Texto fornecido:
◆ ◆ ◆ ◆
A tartelete de palmito pupunha assado com tomilho e raspas de limão, que era acompanhamento do salmão, virou protagonista da etapa do menu degustação para comer com as mãos. Em seguida, panzanella, a tradicional salada italiana com farinha de uarini no lugar do pão. O ingrediente amazônico lembra o cuscuz marroquino, só que é feito de mandioca. A carne é a mesma apresentada no México: leitão recheado com mousse de frango, lardo colognata (bacon com seis meses de maturação da região da Toscana) e trufas negras e servido com pele da barriga crocante. O sabor brasileiro está presente no molho de tucupi e pimenta-de-cheiro.


Em uma das sobremesas, tem sorvete de puxuri. “É uma semente da Amazônia que lembra noz- moscada, mas tem um lado mais amentolado. Fizemos com ela o molho do peixe”, informa.

LICENÇA POÉTICA Apesar do flerte com os ingredientes brasileiros, o chef avisa que não quer ficar apegado a regionalismos. Ele define o restaurante como italiano contemporâneo: mais da metade dos pratos são massas e risotos, mas não há nada de clássicos. “Os italianos são muito ligados à regionalidade, terroir e receitas tradicionais, mas, por ser brasileiro, tenho licença poética de usar toda a riqueza do país em pratos que abranjam mais regiões, o que é difícil de ver na Itália”, comenta. Como exemplo, burrata, queijo típico de Puglia, no Sul da Itália, com salsa verde e legumes cozidos em bagna calda (molho a base de azeite, alho e anchova), que são receitas do Norte do país.


Antes mesmo do Bocuse d’Or, Luiz Filipe já era conhecido pelo trabalho inventivo no Evvai. Normalmente, ele cria pratos a partir de um ingrediente que desperta a sua curiosidade. A massa mais aclamada do cardápio – gnochetti de sêmola e açafrão com molho de tomate com infusão de erva doce e guanciale (embutido de porco) e finalizado com queijo pecorino – ajuda a entender o seu processo criativo. “Fui estudar massas com açafrão e encontrei essa receita típica da Sardenha, de massa de sêmola e açafrão. Usei um formato clássico, mas o prato é totalmente autoral”, explica. Às vezes, acontece diferente. O chef tenta descobrir como usar uma técnica diferente em uma receita clássica italiana.
◆ ◆ ◆ ◆
Dados fornecidos:
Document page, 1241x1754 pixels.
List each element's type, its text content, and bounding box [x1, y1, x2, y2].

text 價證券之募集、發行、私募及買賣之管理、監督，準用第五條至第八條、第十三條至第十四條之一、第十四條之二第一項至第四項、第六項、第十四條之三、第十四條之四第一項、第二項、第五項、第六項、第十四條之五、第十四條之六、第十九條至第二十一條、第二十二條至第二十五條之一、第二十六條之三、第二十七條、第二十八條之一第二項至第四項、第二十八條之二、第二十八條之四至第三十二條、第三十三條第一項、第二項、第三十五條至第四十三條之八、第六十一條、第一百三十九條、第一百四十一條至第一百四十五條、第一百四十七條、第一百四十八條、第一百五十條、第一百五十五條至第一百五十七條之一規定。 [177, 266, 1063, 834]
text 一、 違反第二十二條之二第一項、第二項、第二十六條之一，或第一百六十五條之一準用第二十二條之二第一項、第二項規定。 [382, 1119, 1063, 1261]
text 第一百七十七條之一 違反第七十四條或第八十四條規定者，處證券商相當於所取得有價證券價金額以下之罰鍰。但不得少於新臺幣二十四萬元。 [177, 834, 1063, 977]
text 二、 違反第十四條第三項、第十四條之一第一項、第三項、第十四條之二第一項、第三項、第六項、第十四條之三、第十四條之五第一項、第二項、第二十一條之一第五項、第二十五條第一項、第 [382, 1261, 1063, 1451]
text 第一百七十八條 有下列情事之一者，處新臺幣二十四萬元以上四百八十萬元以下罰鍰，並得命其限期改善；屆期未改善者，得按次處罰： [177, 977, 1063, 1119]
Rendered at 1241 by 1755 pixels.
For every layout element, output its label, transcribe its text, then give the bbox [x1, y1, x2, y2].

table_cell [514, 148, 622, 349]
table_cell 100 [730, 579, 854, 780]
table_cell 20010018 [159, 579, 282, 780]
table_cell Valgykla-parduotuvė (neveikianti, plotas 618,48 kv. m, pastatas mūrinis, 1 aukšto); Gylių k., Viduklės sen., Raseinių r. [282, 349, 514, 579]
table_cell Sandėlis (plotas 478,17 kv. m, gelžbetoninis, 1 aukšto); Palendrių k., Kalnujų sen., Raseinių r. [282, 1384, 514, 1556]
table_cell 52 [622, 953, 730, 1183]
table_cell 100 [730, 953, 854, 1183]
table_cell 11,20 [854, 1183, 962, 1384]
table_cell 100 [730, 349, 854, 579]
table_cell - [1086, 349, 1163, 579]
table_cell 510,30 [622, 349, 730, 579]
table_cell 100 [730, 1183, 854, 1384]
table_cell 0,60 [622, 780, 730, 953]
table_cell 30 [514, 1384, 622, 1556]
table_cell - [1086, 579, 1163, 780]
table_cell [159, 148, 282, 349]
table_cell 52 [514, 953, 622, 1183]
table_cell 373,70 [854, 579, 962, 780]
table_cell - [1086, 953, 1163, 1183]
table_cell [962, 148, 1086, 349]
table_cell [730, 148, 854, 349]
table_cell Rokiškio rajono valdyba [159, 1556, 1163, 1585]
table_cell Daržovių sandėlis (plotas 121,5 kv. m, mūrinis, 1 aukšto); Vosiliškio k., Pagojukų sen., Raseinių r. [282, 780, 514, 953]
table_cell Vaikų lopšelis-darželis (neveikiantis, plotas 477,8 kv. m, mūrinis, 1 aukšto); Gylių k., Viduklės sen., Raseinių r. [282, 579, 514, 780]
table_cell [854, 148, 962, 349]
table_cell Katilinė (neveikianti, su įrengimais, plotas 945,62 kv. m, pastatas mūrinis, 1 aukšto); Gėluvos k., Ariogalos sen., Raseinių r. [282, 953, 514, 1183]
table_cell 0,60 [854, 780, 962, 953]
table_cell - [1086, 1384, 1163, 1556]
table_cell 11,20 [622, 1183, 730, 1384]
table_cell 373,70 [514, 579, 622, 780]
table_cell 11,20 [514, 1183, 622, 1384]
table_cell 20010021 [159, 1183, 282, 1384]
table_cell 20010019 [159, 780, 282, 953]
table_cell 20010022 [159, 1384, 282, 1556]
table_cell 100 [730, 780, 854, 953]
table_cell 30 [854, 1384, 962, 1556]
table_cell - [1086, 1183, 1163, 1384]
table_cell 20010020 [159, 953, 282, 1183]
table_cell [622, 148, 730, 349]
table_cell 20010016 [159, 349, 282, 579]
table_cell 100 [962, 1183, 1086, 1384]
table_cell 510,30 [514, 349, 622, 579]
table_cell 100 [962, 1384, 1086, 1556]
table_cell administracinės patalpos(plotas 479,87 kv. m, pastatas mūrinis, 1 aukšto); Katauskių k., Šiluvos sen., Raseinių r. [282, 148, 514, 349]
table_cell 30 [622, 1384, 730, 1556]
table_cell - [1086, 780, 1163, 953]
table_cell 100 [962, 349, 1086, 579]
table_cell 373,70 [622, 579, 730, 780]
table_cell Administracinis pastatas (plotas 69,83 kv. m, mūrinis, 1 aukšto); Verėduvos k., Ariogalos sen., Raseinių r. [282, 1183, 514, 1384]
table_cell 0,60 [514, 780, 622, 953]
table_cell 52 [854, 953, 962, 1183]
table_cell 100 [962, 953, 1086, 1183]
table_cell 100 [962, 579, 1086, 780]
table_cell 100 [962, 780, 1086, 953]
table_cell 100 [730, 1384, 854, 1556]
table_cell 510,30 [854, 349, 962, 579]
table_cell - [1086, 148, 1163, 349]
◆ ◆ ◆ ◆
Desafios:
a - Diga se cada afirmação está de acordo com o texto fornecido, respondendo sim ou não e citando literalmente as palavras do texto que decidem a questão: (i) a farinha de uarini é feita de mandioca; (ii) o chef define o restaurante como italiano clássico; (iii) o lardo colognata tem seis meses de maturação.
b - Segundo o texto fornecido, de que região da Itália a burrata é típica?
c - Enumere todos os ingredientes que o texto fornecido cita na massa mais aclamada do cardápio.

As soluções:
a -
(i) Sim: "O ingrediente amazônico lembra o cuscuz marroquino, só que é feito de mandioca."
(ii) Não: "Ele define o restaurante como italiano contemporâneo"
(iii) Sim: "lardo colognata (bacon com seis meses de maturação da região da Toscana)"

b - De Puglia, no Sul da Itália.

c -
- sêmola
- açafrão
- molho de tomate
- erva doce
- guanciale
- queijo pecorino